Commerce Insurance Company imposed a surcharge against its insured following a motor vehicle accident.  The insured appealed to the Board of Appeal on Motor Vehicle Liability Policies and Bonds.

The insured testified that he was driving 35 mph, 60 to 70 feet behind another vehicle.  The driver of the other vehicle stopped and simultaneously activated the left directional.  The insured braked but rear-ended the stopped vehicle.  

The Board found that the totality of the evidence supported the presumption set out in 211 C.M.R. §74.04 that the operator of a vehicle shall be presumed to be more than 50% at fault when operating a vehicle which is in collision with the rear section of another vehicle. 

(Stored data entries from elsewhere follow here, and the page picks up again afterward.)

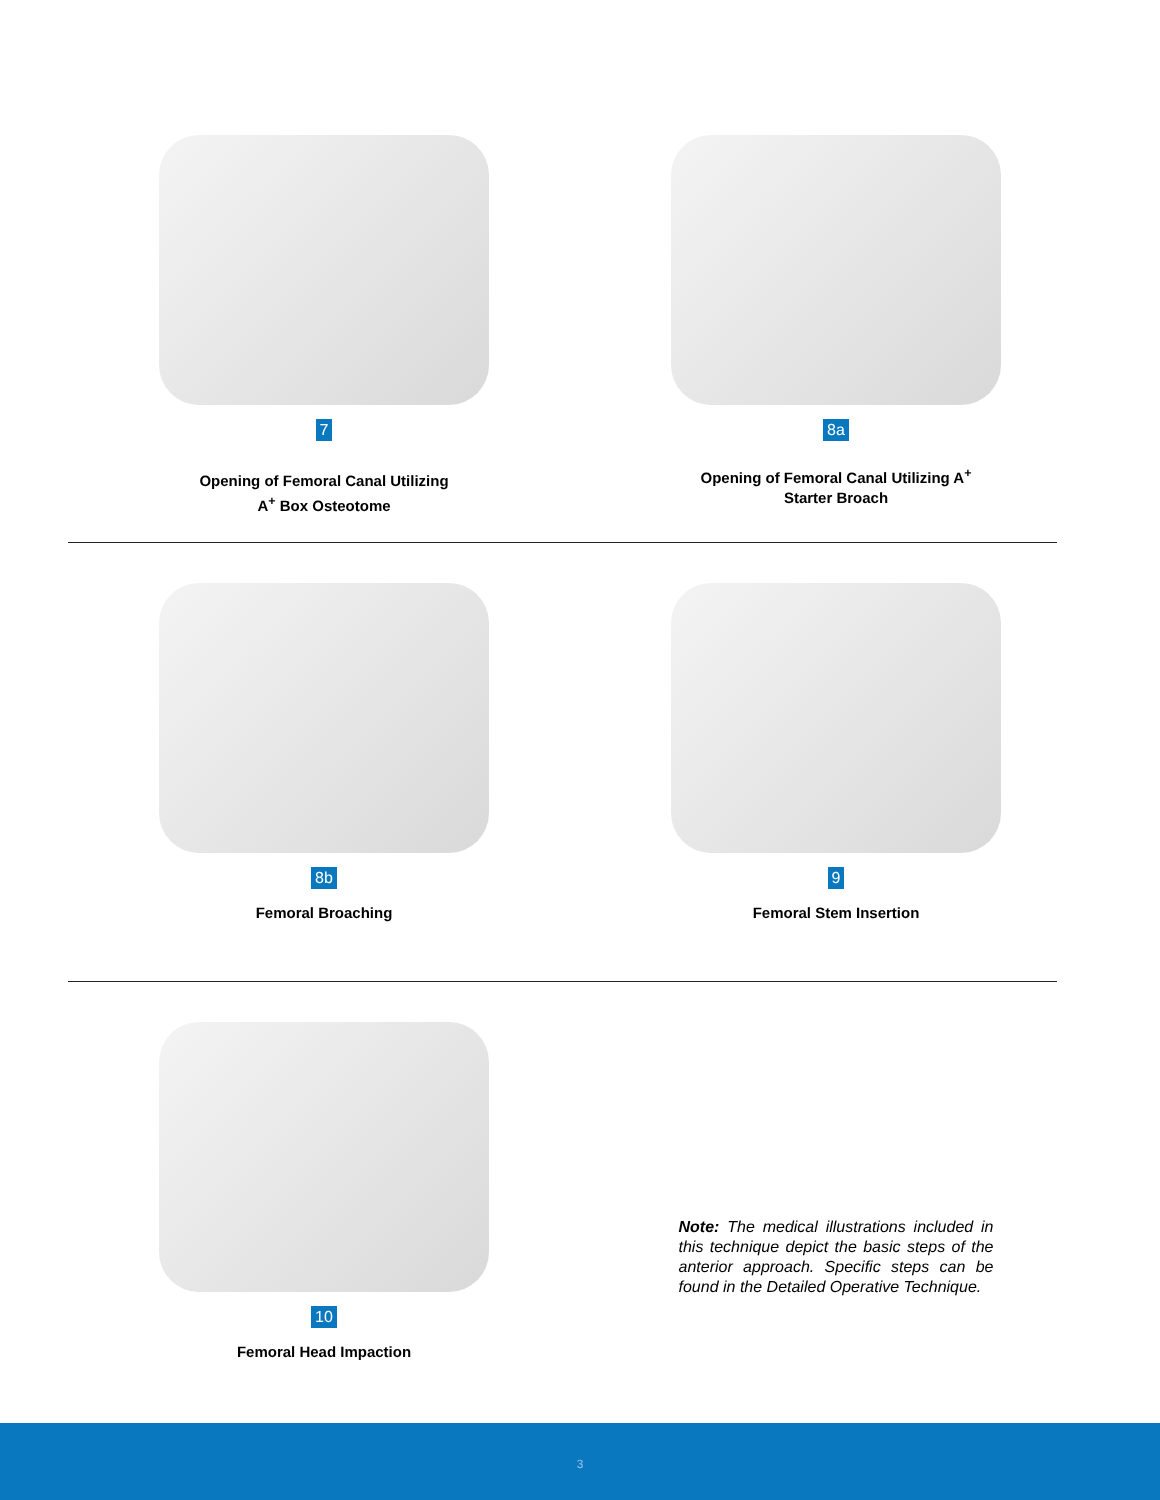7
Opening of Femoral Canal Utilizing
A<sup>+</sup> Box Osteotome
8a
Opening of Femoral Canal Utilizing A<sup>+</sup>
Starter Broach
8b
Femoral Broaching
9
Femoral Stem Insertion
10
Femoral Head Impaction
Note: The medical illustrations included in this technique depict the basic steps of the anterior approach. Specific steps can be found in the Detailed Operative Technique.
3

The Superior Court affirmed the decision of the Board, and the insured appealed to the Massachusetts Appeals Court.  In Markuns v. Commerce Ins. Co., 2016 WL 392987 (Mass. App. Ct.) (unpublished) the insured argued that the judge erred in not concluding that the Board should have credited his testimony because it was unrebutted.

The court disagreed, holding that the Board is not bound to accept unrebutted testimony. 

Friday, February 5, 2016

Drone insurance

New England Cable News covers the ins and outs of it in this story.

Wednesday, February 3, 2016

U.S. District Court holds worker's comp carrier cannot intervene in third-party claim

Brian Goodrich brought a products liability case alleging that he was injured while using a machine in the course of his employment.  His worker's comp insurer, NorGuard, moved to intervene in the case, asserting that it has a subrogation interest in any potential damages recovered by Goodrich.

In Goodrich v. Cequent Performance Prods., Inc., 311 F.R.D. 22 (D. Mass. 2015), the United States District Court for the District of Massachusetts denied the motion to intervene. 

Fed. R. Civ. P. 24(a) allows a party to intervene if the party claims an interest relating to the property or transaction at issue.  However the rule has an exception if "existing parties adequately represent that interest." 

Mass. Gen. Laws ch. 152, §15 provides that sums recovered in a third-party claim where the worker's comp carrier has paid a claim for that same injury are for the benefit of the insurer up to the sum it paid.  The insurer has an opportunity to be heard on a motion for approval of any settlement of the claim. 

The statute also bars the insurer from bringing suit against a third party if the injured employee has already filed suit against that party.